A young woman slow dances with a phantom in a haunted hotel. Two shy ghosts try futilely to scare away the living intruders in their home. A sinister love potion sends a honeymoon into disarray. Más Flow’s ¡Qué Horror! took its theme in every conceivable direction, attempting to balance steaminess, humor, and pain along the way.
¡Qué Horror! stood out among other dance shows for its commitment to an explicit narrative. Frequent video clips captured the often-hilarious ordeals of the company’s members exploring a haunted hotel. Whenever characters were faced with a decision, such as whether to enter a suspicious room, Bandersnatch-style choices displayed on screen encouraged lively audience participation. The dance numbers regularly responded to these scenes, telling stories rather than simply achieving a horror-themed aesthetic.
The show ran for almost two and a half hours, but the audience’s spirits stayed consistently high. While the constant transitions between dancing and videoclips at times slowed down the pace, both aspects of the performance held the audience’s attention and complemented each other.

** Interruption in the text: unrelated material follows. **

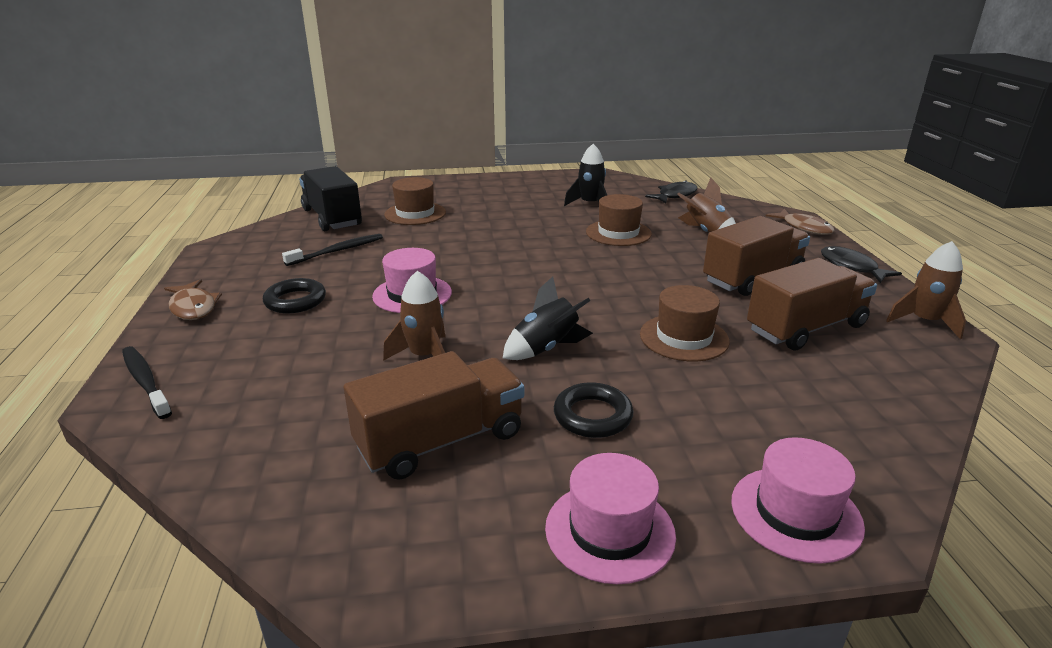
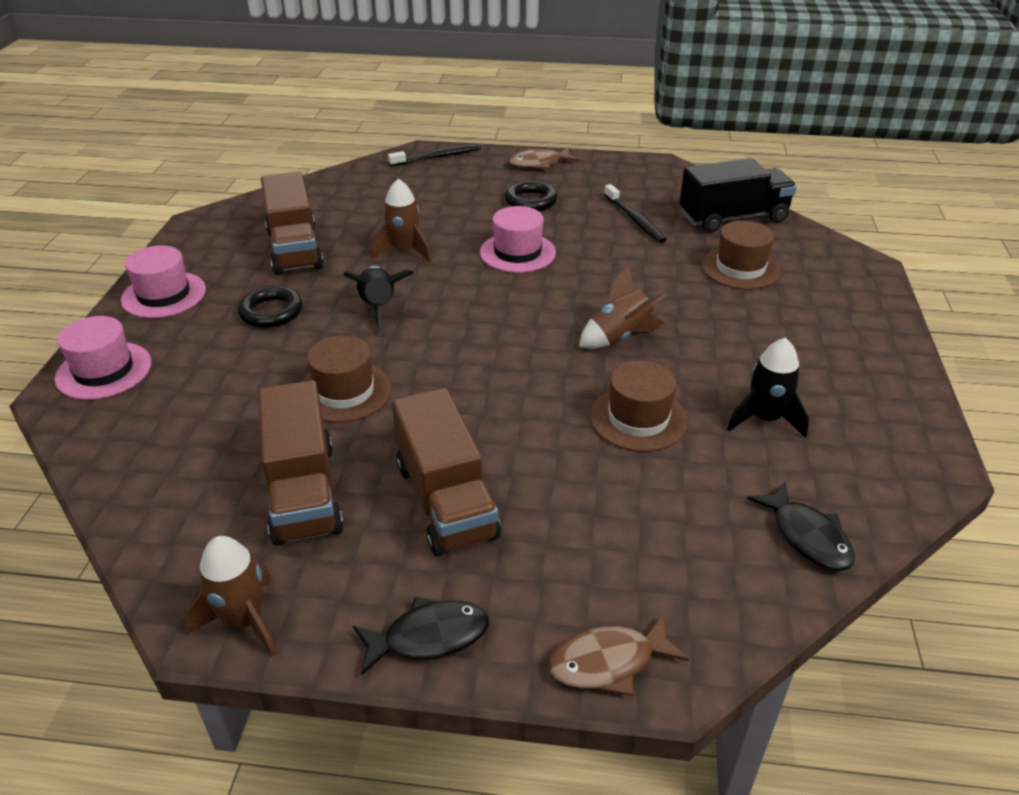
camera: 105 degrees right, 10 degrees up
brown rocket [677,177,736,233] -> brown rocket moved to [579,266,667,349]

The performance made a conscious effort toward inclusivity. The presence of same-sex dance partners onstage casually rebuked heteronormativity. During intermission, the entire audience was invited onstage to move to the music. Regardless of able-bodiedness, everyone was able to mingle in the communal space. This was a more accessible form of audience participation than inviting only a few brave souls onstage.
The show’s impact on the audience proved more complicated in a section of the show exploring different forms of domestic abuse, both physical and emotional. A series of short videos featured members of Más Flow enacting scenes of relationship violence. The actors from these clips then emerged onstage for a dance ending with survivors walking away from their abusers. The piece was realistic, beautifully choreographed, and affirmative. The content warning preceding the videos and dance was thoughtful and thorough, including resources for those impacted by domestic abuse.
It is easy to assume that providing a trigger warning is enough to ensure the comfort of all audience members. Yet some in the audience who found this content triggering felt “trapped,” to use the word of one anonymous poster in the Facebook group Tiger Confessions. For a person, to get up and exit a suddenly emotionally unsafe space would signal to everyone in Frist Film/Performance Theatre their painful personal history with domestic abuse.
Más Flow had the best intentions and succeeded in bringing attention to an issue seldom addressed on college campuses. Yet it did not do enough to protect those actually impacted by abuse. A content warning in the show’s marketing might have prevented this issue, although it may have dampened turnout. Perhaps a better format would be to perform this piece after intermission, with a content warning prior to the break so that audience members could leave unnoticed.
With ¡Qué Horror!, Más Flow danced a line between celebration and contemplation. Both its successes and shortcomings push campus culture to engage with issues such as domestic abuse in ways that go beyond the theoretical to consider personal impact.